Вы признаны опасными | страница 44
Свежий утренний ветер взъерошил Ивану волосы, промчался по долине. Облака разошлись, и он увидел вдалеке волнистые холмы, поросшие долгой травой, а на ближнем холме – дом бревенчатый.
Возле дома ходил кругами иссиня-черный кот, макушкой терся об угол крыши, усы топорщил.
Иван Степанович поднялся, подхватил Антошу.
– Пора нам, дружочек. Вот только Венедикта надо будет забрать.
И пошел к своему дому, по колено утопая в зеленой траве.
Старикам здесь не место
В две тысячи шестнадцатом году мы с другом обсуждали новую тему конкурса «Рваная грелка» – «Последний город». Ни у кого из нас не было идей, и в конце концов я от отчаяния предложила:
– А что, если взять персонажами Хрюшу, Филю и Степашку…
– …и заставить их совершить государственный переворот, – закончил мой друг.
Никогда не знаешь, из чего появится рассказ.
Я записала историю за четыре часа, и до сих пор это является для меня абсолютным рекордом (обычно на текст уходит около трех суток).
На конкурсе он занял второе место, несмотря на то, что многие комментаторы назвали его недобрым. Что ж, он и впрямь такой. Но не весь, и я надеюсь, читатель это увидит.
Степашка зачем-то отпустил мерзкие усики. Они ему не шли, я так сразу и заявил, но ушастый бросил на меня холодный ясный взгляд поверх очков и сказал:
– Закрой пасть, Шариков.
У-у-у, подумал я, начинается.
Когда Степашка окончательно зарывается и перестает видеть берега, мы с Хрюшей изображаем в лицах живую картину «Охотники на привале». Ушастый бесится. Он утверждает, что Перов – графоман от живописи, а дохлый заяц на переднем плане написан с тем же уровнем правдоподобия, что и младенец Иисус на картинах Дюрера Альбрехта. Откровенно говоря, за все эти годы я ни разу не удосужился нагуглить этого самого Альбрехта, так что не знаю, как там обстоят дела с Иисусом. У нас заведено верить ушастому на слово.

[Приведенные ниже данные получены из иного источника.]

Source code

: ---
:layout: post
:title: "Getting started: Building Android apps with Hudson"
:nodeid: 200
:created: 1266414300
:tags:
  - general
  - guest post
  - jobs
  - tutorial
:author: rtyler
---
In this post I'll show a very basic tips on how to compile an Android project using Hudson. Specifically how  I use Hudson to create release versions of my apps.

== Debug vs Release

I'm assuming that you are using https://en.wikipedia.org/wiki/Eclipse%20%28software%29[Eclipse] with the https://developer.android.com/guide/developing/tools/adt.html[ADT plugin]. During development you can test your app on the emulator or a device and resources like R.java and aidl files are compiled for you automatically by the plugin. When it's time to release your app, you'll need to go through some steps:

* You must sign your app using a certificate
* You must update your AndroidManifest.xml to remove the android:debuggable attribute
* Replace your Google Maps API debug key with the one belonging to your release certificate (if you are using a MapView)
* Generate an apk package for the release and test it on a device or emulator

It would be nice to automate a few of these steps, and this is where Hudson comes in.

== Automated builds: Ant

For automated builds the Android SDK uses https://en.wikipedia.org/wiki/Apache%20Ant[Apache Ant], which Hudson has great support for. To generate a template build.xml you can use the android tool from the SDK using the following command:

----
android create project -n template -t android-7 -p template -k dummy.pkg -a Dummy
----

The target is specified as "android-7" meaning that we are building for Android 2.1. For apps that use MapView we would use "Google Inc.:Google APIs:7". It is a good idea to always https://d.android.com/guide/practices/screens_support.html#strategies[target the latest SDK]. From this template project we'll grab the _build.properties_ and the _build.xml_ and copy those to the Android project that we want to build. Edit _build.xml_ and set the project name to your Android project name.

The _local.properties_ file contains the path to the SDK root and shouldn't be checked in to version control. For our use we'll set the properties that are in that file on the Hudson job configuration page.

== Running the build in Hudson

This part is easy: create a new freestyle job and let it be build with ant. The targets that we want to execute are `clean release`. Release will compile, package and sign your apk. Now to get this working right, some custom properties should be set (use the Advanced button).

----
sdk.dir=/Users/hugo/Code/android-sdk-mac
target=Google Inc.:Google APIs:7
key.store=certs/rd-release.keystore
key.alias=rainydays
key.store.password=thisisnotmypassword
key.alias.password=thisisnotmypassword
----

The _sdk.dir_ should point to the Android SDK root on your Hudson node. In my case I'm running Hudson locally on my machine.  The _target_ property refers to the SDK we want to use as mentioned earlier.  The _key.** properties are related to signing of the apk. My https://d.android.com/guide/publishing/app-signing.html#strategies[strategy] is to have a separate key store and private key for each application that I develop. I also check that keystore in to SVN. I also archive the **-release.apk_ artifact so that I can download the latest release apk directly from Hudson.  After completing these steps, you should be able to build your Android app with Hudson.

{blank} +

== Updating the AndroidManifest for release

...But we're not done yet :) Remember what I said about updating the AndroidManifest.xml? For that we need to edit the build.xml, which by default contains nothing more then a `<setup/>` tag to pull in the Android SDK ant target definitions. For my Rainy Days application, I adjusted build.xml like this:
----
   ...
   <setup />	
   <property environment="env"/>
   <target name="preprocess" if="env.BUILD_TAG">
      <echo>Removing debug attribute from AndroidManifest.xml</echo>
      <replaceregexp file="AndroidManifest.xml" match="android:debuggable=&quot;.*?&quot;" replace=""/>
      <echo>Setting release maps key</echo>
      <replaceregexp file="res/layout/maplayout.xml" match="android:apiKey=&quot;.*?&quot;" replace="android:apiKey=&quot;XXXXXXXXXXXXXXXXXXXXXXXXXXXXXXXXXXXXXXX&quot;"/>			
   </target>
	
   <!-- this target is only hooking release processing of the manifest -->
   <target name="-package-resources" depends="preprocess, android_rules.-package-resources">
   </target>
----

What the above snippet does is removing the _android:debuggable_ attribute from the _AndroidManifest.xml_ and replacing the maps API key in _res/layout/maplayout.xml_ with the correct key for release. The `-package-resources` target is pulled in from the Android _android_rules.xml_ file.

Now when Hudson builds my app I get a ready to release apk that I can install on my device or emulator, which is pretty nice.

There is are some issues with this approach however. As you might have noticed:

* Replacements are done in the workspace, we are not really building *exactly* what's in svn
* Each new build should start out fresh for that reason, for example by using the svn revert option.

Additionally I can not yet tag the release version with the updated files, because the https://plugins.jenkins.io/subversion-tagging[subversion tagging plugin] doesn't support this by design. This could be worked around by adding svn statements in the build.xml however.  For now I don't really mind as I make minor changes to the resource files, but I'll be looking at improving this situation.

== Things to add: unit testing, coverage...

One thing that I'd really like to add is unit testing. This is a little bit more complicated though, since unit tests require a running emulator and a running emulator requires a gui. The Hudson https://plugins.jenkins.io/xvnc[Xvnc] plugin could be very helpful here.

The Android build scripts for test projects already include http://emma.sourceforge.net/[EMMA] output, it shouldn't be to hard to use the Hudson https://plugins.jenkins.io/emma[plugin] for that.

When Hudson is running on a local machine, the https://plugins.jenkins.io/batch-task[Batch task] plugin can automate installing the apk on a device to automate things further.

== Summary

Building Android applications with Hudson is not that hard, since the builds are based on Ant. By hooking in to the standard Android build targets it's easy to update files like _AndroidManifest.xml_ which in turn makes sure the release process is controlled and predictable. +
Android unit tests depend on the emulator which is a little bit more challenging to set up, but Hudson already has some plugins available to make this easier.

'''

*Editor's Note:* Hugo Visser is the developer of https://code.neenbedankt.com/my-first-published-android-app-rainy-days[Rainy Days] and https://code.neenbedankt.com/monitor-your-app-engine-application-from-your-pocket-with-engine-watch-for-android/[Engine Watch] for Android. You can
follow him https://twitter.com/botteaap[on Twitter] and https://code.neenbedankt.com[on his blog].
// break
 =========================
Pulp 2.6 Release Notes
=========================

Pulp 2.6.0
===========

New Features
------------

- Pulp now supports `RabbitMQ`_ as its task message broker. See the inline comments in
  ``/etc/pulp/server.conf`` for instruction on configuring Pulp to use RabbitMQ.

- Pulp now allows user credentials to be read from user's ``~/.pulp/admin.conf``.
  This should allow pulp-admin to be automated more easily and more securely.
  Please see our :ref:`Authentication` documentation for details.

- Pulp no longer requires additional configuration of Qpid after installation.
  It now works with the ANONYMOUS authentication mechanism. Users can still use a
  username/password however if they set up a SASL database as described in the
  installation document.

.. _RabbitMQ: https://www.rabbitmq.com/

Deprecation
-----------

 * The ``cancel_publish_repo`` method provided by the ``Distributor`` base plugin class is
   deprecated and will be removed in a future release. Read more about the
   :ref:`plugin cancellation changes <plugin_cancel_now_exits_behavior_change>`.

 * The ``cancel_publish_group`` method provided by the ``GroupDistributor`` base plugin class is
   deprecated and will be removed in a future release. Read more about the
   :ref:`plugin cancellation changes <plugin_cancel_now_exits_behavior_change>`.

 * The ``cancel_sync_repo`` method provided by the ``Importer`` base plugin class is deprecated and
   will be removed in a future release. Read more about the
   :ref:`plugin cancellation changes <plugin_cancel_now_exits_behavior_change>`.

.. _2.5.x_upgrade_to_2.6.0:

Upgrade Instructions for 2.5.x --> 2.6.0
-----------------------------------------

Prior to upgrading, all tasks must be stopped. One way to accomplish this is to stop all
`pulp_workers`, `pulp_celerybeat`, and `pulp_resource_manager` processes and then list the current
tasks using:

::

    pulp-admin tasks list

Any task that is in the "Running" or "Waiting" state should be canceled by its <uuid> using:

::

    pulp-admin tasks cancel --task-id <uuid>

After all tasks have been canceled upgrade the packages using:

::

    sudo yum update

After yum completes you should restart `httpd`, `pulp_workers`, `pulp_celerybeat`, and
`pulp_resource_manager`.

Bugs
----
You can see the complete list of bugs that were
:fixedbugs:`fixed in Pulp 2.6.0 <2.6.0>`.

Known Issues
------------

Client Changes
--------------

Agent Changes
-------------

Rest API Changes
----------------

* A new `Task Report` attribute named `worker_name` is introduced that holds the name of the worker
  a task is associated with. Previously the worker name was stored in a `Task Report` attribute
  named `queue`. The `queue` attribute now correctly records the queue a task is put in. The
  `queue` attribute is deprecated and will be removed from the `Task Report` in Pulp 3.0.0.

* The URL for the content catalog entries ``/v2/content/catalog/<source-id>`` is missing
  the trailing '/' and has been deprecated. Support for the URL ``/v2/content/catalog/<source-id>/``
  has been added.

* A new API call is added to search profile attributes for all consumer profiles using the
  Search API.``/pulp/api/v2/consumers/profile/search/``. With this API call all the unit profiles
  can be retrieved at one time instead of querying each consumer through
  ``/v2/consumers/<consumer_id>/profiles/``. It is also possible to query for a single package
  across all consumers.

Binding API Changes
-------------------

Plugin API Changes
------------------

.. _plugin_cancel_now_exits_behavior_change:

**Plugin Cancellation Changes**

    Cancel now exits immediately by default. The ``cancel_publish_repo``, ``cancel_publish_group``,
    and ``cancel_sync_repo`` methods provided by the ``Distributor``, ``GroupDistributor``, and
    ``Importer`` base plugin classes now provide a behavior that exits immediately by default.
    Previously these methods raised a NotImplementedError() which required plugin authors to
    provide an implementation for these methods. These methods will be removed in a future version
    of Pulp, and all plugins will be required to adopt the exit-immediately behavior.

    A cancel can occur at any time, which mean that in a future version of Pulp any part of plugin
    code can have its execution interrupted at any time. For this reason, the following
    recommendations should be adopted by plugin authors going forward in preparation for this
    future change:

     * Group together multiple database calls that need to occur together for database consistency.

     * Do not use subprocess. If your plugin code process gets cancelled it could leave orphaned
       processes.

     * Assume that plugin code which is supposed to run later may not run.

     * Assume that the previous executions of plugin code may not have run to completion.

– Филь, оставь его, – лениво тянет Хрюша. – Не сейчас.
Усмирение распоясавшегося зайца отменяется. Во всем, что касается оценки эмоционального состояния Степашки, я полагаюсь на Хрюшу. Он у нас эмпат. Балбесы всегда эмпаты.
Розовый валяется на незаправленной кровати, его жирная щетинистая задница продавливает сетку почти до пола. Он с наслаждением почесывает брюхо, стараясь не задеть шов, жадно затягивается и выпускает из дырочек пятачка едкий дым.
– Выселят, – укоризненно говорю я.
Хрюша скалит зубы точно цыганский конь:
– Куда? За сто первый километр? Так мы уже там!
Степашка ухмыляется и одобрительно щиплет отросший жидкий ус.